= Solomon family =

19th-century British-Jewish family of merchants and painters

The Solomon family was a prominent family of Jewish merchants and painters in England known for their integration into respectable middle-class Victorian society in fashion despite systemic barriers on Jews in the 19th century and for their cultural impact by placing Jewish artwork into British prominence. They are also known for their amateur acting productions.

The Solomon family was of Jewish descent. Aaron Solomon immigrated to England from the Dutch Republic in the mid-18th century and had engaged in importing and selling Leghorn hats from Italy; during the Napoleon era, he developed a method of making them to continue his profitable business due to the import interruption. He was the first Orthodox Jew allowed to conduct business in the region.

In 1831, Meyer Solomon was the first Jew admitted to the Freedom of the City of London, providing the family upward social mobility that was not typically afforded to the Jewish during that time period, due to prejudice and impoverished economic conditions. When the hat business became unprofitable, he developed a method for producing embossed doilies and opened a factory, resulting in a much more lucrative fortune for the family. The family participated in Jewish practices such as Passover, but were not strictly observing of all Jewish customs. His wife, Kathe , was an artist who painted miniature figures.

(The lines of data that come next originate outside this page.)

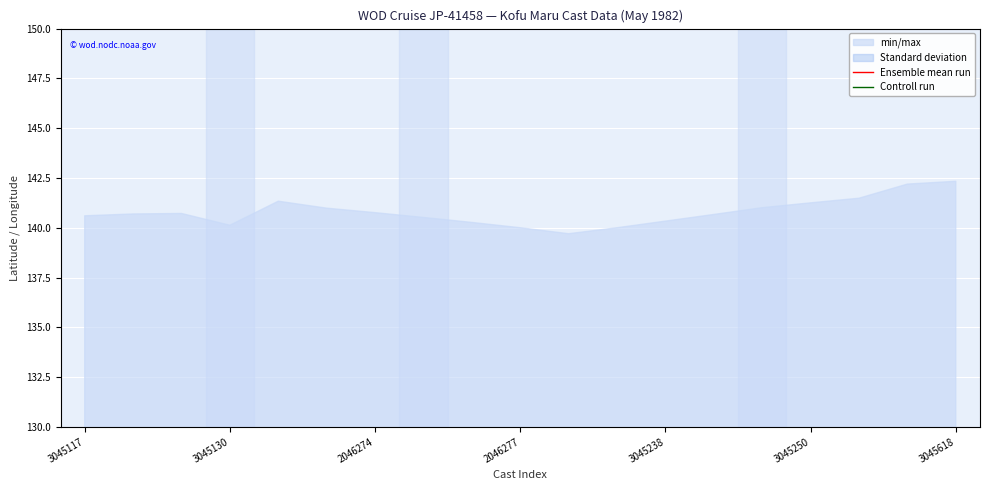

What is the difference between the second highest and minimum values in the Ensemble mean run series?

3.2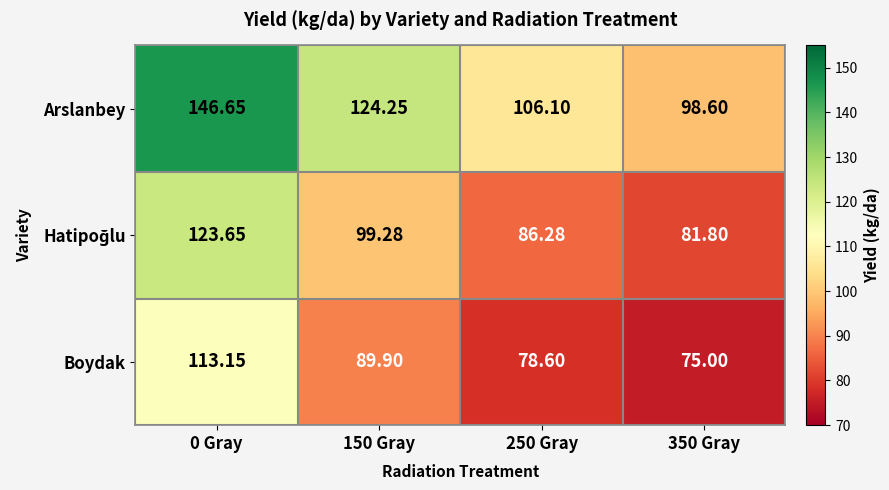

How many data points does each series have?

4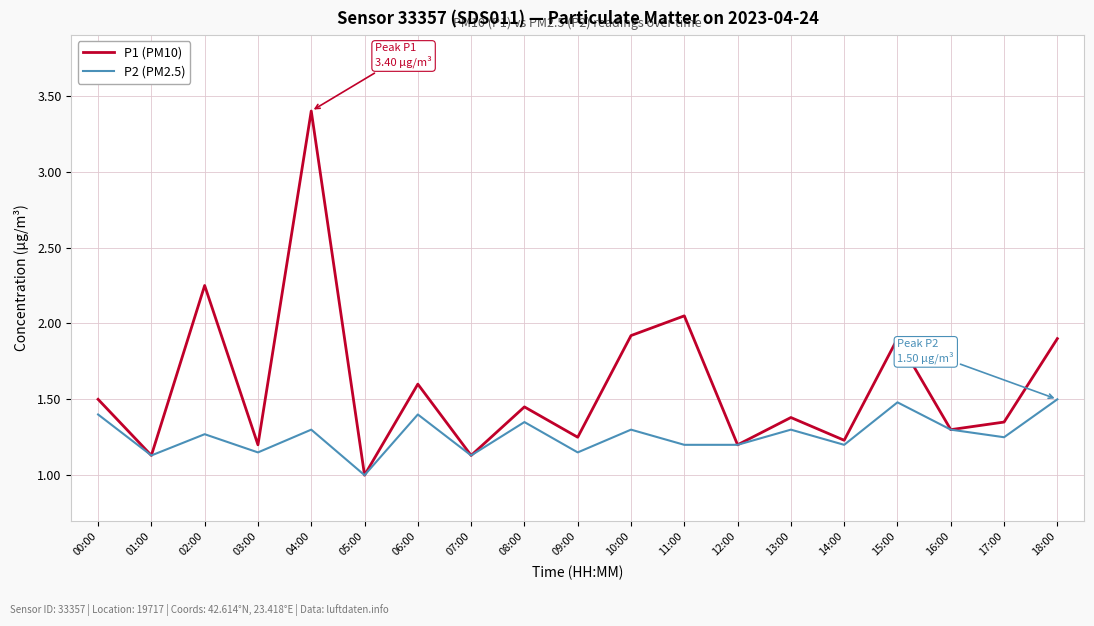

Rank the series by their average value, from lowest to highest.

P2 (PM2.5), P1 (PM10)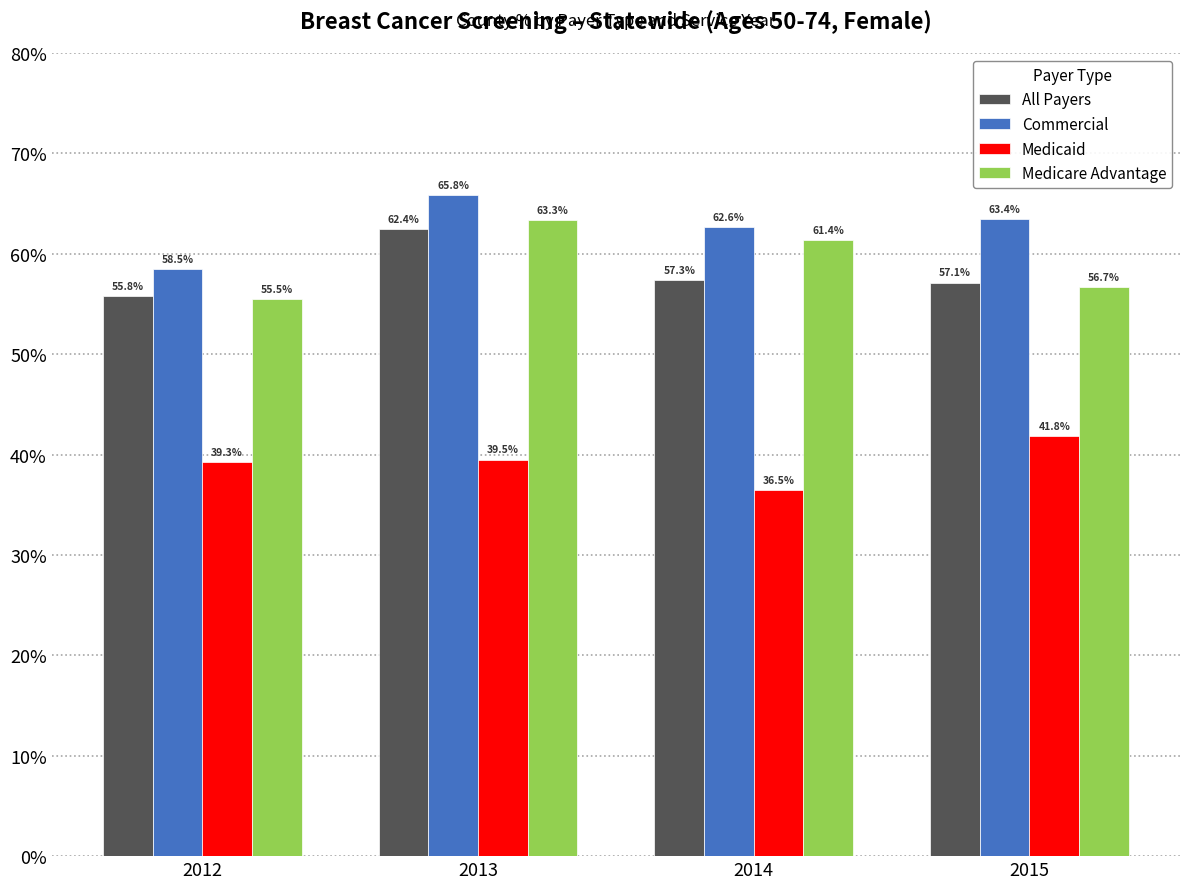

What are all the series names shown in the legend?

All Payers, Commercial, Medicaid, Medicare Advantage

Their rising socioeconomic status allowed the Solomon family admittance to the Royal Academy Schools to train as artists. All three children—Abraham Solomon, Rebecca Solomon, and Simeon Solomon—were given spots in the Royal Academy Summer Exhibition. The works of the Solomon family produced during this is considered an "epitome of the major trends of Victorian painting" of the late 19th century. They bridged Pre-Raphaelite, academic, and aesthetic art movements, and introduced religious iconography, particularly Jewish, and gender and sexuality into their works, all of which challenged conventions at the time. They were an important part of the Pre-Raphaelite Brotherhood. The material culture of the work of the Solomon family draws on medieval devotional and grotesque imagery and engages antisemitic blood-myth stereotypes.

In mid-1980s, the Geffrye Museum and the Birmingham City Art Gallery held exhibitions on the Solomon family, which led to the discovery of lost works of Rebecca's.